Ad avere la geniale intuizione ci ha pensato una studentessa francese di architettura di nome Clarisse Merlet. Riflettendo sulla quantità di vestiti, abiti e ritagli di produzione dell’industria tessile che ogni anno viene gettata e non risulta riciclabile, ha deciso di passare all’azione intervenendo in maniera tangibile. Producendo, al contempo, un nuovo materiale dal design di grande impatto.

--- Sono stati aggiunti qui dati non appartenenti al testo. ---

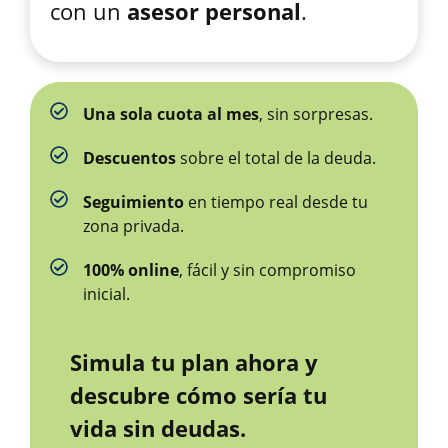
con un
asesor personal
.
Una sola cuota al mes
, sin sorpresas.
Descuentos
sobre el total de la deuda.
Seguimiento
en tiempo real desde tu
zona privada.
100% online
, fácil y sin compromiso
inicial.
Simula tu plan ahora y
descubre cómo sería tu
vida sin deudas.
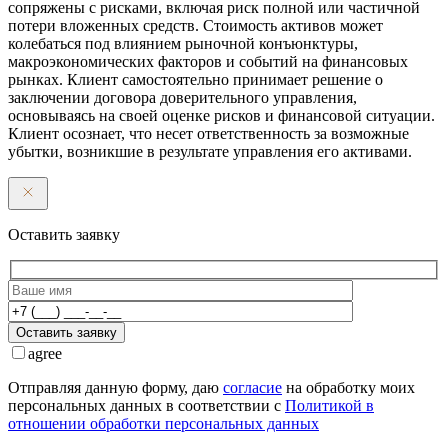
сопряжены с рисками, включая риск полной или частичной
потери вложенных средств. Стоимость активов может
колебаться под влиянием рыночной конъюнктуры,
макроэкономических факторов и событий на финансовых
рынках. Клиент самостоятельно принимает решение о
заключении договора доверительного управления,
основываясь на своей оценке рисков и финансовой ситуации.
Клиент осознает, что несет ответственность за возможные
убытки, возникшие в результате управления его активами.
Оставить заявку
Оставить заявку
agree
Отправляя данную форму, даю
согласие
на обработку моих
персональных данных в соответствии с
Политикой в
отношении обработки персональных данных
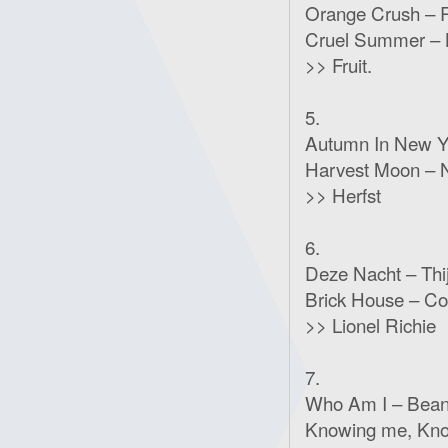
Orange Crush – 
Cruel Summer –
>> Fruit.
5.
Autumn In New Yo
Harvest Moon – N
>> Herfst
6.
Deze Nacht – Thi
Brick House – 
>> Lionel Richie
7.
Who Am I – Bean
Knowing me, Kno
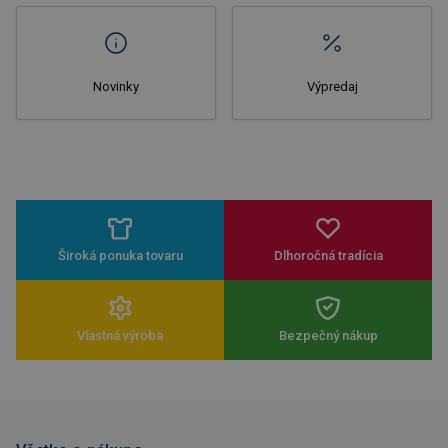
Novinky
Výpredaj
Široká ponuka tovaru
Dlhoročná tradícia
Vlastná výroba
Bezpečný nákup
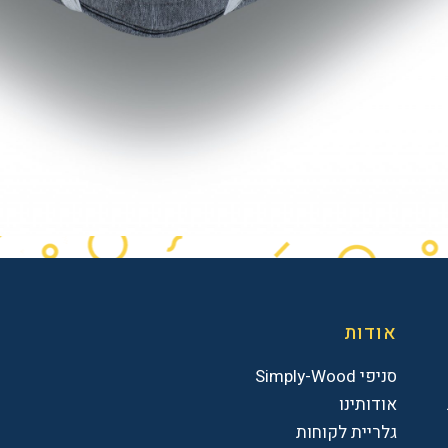
אודות
סניפי Simply-Wood
אודותינו
גלריית לקוחות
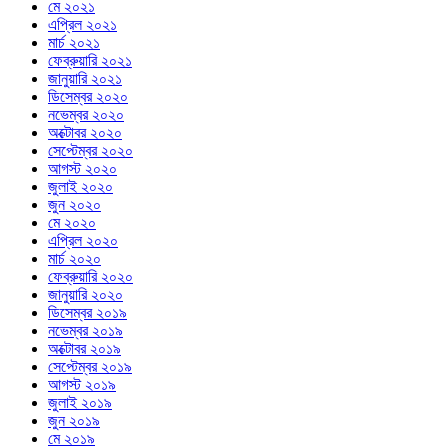
মে ২০২১
এপ্রিল ২০২১
মার্চ ২০২১
ফেব্রুয়ারি ২০২১
জানুয়ারি ২০২১
ডিসেম্বর ২০২০
নভেম্বর ২০২০
অক্টোবর ২০২০
সেপ্টেম্বর ২০২০
আগস্ট ২০২০
জুলাই ২০২০
জুন ২০২০
মে ২০২০
এপ্রিল ২০২০
মার্চ ২০২০
ফেব্রুয়ারি ২০২০
জানুয়ারি ২০২০
ডিসেম্বর ২০১৯
নভেম্বর ২০১৯
অক্টোবর ২০১৯
সেপ্টেম্বর ২০১৯
আগস্ট ২০১৯
জুলাই ২০১৯
জুন ২০১৯
মে ২০১৯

FabBRICK, l’azienda che produce mattoni dai rifiuti tessili e dai vestiti buttati nella spazzatura

FabBRICK è un materiale da costruzione resistente, ecologico e molto spendibile. Il tessuto riciclato che lo compone corrisponde quantitativamente a due magliette: fino ad oggi sono stati prodotti oltre 40.000 mattoni, l’equivalente di 12 tonnellate di scarti tessili e capi di fine vita che altrimenti sarebbero finiti in discarica.

Il tessuto è reso solido da ingredienti esclusivamente di origine biologica e non inquinanti. In questo modo, il mattone ecologico raggiunge anche un secondo obiettivo: la riduzione della quantità di rifiuti inquinanti provenienti stavolta dal settore delle costruzioni, che conta nella sola Francia ben 227 milioni di tonnellate prodotte.

La grande invenzione non è passata inosservata: molti giganti del commercio hanno già notato il talento della giovane e deciso di acquistare il suo prodotto. E’ possibile trovare banconi, scaffali e altri complementi d’arredo in questo materiale nel grande magazzino Galeries LaFayette, a Parigi.